영상을 가져오고 싶은 유튜브 url을 적으면 제목, 영상길이, 조회수 등 영상 정보를 가져올 수 있습니다.

유튜브 플레이리스트에 동영상 다운로드

# 유튜브 플레이리스트 다운로드
from pytube import Playlist

playlist = 'https://www.youtube.com/playlist?list=PLbSYejIKUpAPfQtO5-xwDilxUenp3SRcd'
DOWNLOAD_DIR = r"D:\github\marinelifeirony\Python\mypytube"

p = Playlist(playlist)

for video in p.videos:
    video.streams.first().download(DOWNLOAD_DIR)

실행결과

지정한 DOWNLOAD_DIR에 동영상들이 다운로드 되어진걸 확인 할 수 있습니다.

DOWNLOAD_DIR은 본인 컴퓨터 경로에 맞게 바꿔주시면 됩니다.(현재 코드는 제 컴퓨터 프로젝트 경로입니다)

Playlist를 통해 p.videos는 동영상에 차례로 접근 할수있는 iterable한 Youtube객체를 얻는것을 알 수 있습니다.그런데 다운받은 영상의 화질이 너무 낮습니다! 그 다음은 다운받을 영상의 화질을 정하는것에 대하여 알아보겠습니다.

유튜브 영상 다운로드 퀼리티

from pytube import YouTube
DOWNLOAD_DIR = r"D:\github\marinelifeirony\Python\mypytube"

url = 'https://youtu.be/TtDeUBKpa6c'

yt = YouTube(url)

for stream in yt.streams:
    print(stream)

# yt.streams.get_highest_resolution().download(DOWNLOAD_DIR)
# yt.streams.get_lowest_resolution().download(DOWNLOAD_DIR)
# yt.streams.get_audio_only().download(DOWNLOAD_DIR)

video_filter = yt.streams.filter(mime_type="video/mp4", res="720p", progressive=True)

for stream in video_filter:
    print(stream)

yt.streams에는 사실 iterable한 stream객체들이 들어있습니다.

stream을 전체출력해보면 아래와 같은 실행결과가 나오게 됩니다.

주석 처리 되있는 부분은 pytube에서 기본적으로 제공하는 메소드 인데 get_highest_resolution(), get_lowest_resolution(), get_audio_only() 같은 메소드로 좋은 퀼리티, 나쁜 퀼리티, 오디오만 다운받을 수 있습니다.

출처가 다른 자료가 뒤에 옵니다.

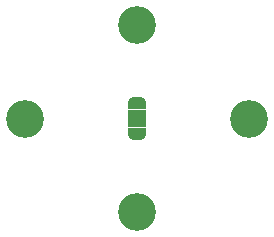
<source format=gbr>
%TF.GenerationSoftware,KiCad,Pcbnew,9.0.3*%
%TF.CreationDate,2025-07-17T11:53:43-06:00*%
%TF.ProjectId,EncoderBoard,456e636f-6465-4724-926f-6172642e6b69,rev?*%
%TF.SameCoordinates,Original*%
%TF.FileFunction,Soldermask,Bot*%
%TF.FilePolarity,Negative*%
%FSLAX46Y46*%
G04 Gerber Fmt 4.6, Leading zero omitted, Abs format (unit mm)*
G04 Created by KiCad (PCBNEW 9.0.3) date 2025-07-17 11:53:43*
%MOMM*%
%LPD*%
G01*
G04 APERTURE LIST*
G04 Aperture macros list*
%AMFreePoly0*
4,1,23,0.550000,-0.750000,0.000000,-0.750000,0.000000,-0.745722,-0.065263,-0.745722,-0.191342,-0.711940,-0.304381,-0.646677,-0.396677,-0.554381,-0.461940,-0.441342,-0.495722,-0.315263,-0.495722,-0.250000,-0.500000,-0.250000,-0.500000,0.250000,-0.495722,0.250000,-0.495722,0.315263,-0.461940,0.441342,-0.396677,0.554381,-0.304381,0.646677,-0.191342,0.711940,-0.065263,0.745722,0.000000,0.745722,
0.000000,0.750000,0.550000,0.750000,0.550000,-0.750000,0.550000,-0.750000,$1*%
%AMFreePoly1*
4,1,23,0.000000,0.745722,0.065263,0.745722,0.191342,0.711940,0.304381,0.646677,0.396677,0.554381,0.461940,0.441342,0.495722,0.315263,0.495722,0.250000,0.500000,0.250000,0.500000,-0.250000,0.495722,-0.250000,0.495722,-0.315263,0.461940,-0.441342,0.396677,-0.554381,0.304381,-0.646677,0.191342,-0.711940,0.065263,-0.745722,0.000000,-0.745722,0.000000,-0.750000,-0.550000,-0.750000,
-0.550000,0.750000,0.000000,0.750000,0.000000,0.745722,0.000000,0.745722,$1*%
G04 Aperture macros list end*
%ADD10C,3.200000*%
%ADD11FreePoly0,270.000000*%
%ADD12R,1.500000X1.000000*%
%ADD13FreePoly1,270.000000*%
G04 APERTURE END LIST*
%TO.C,JP1*%
G36*
X149250000Y-99250000D02*
G01*
X150750000Y-99250000D01*
X150750000Y-100750000D01*
X149250000Y-100750000D01*
X149250000Y-99250000D01*
G37*
%TD*%
D10*
%TO.C,H4*%
X140550000Y-100000000D03*
%TD*%
%TO.C,H2*%
X150000000Y-92050000D03*
%TD*%
%TO.C,H1*%
X150000000Y-107950000D03*
%TD*%
%TO.C,H3*%
X159450000Y-100000000D03*
%TD*%
D11*
%TO.C,JP1*%
X150000000Y-98700000D03*
D12*
X150000000Y-100000000D03*
D13*
X150000000Y-101300000D03*
%TD*%
M02*

</source>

하지만 정확히 나는 720p에 mp4확장자의 영상을 원한다고 했을때, 위처럼 filter로 원하는 형태의 비디오를 찾을 수 있습니다.(유튜브를 자주 보시는 분들은 아시겠지만 720p가 없는 최대 화질이 360p인 영상도 있기 때문에 예외처리를 해주셔야 됩니다)

실행결과의 출력물을 보고 본인이 원하는 포맷에 따라 파라미터를 주면 됩니다. 여기서 progressive=True는 영상과 소리가 같이 있는 동영상을 말합니다. False인 경우에는 영상과 소리를 따로 받을 수 있다는 소리겠지요.

실행결과

유튜브 다운로드 진행사항 출력

# 다운로드 진행사항 콜백
from pytube import YouTube

DOWNLOAD_DIR = r"D:\github\marinelifeirony\Python\mypytube"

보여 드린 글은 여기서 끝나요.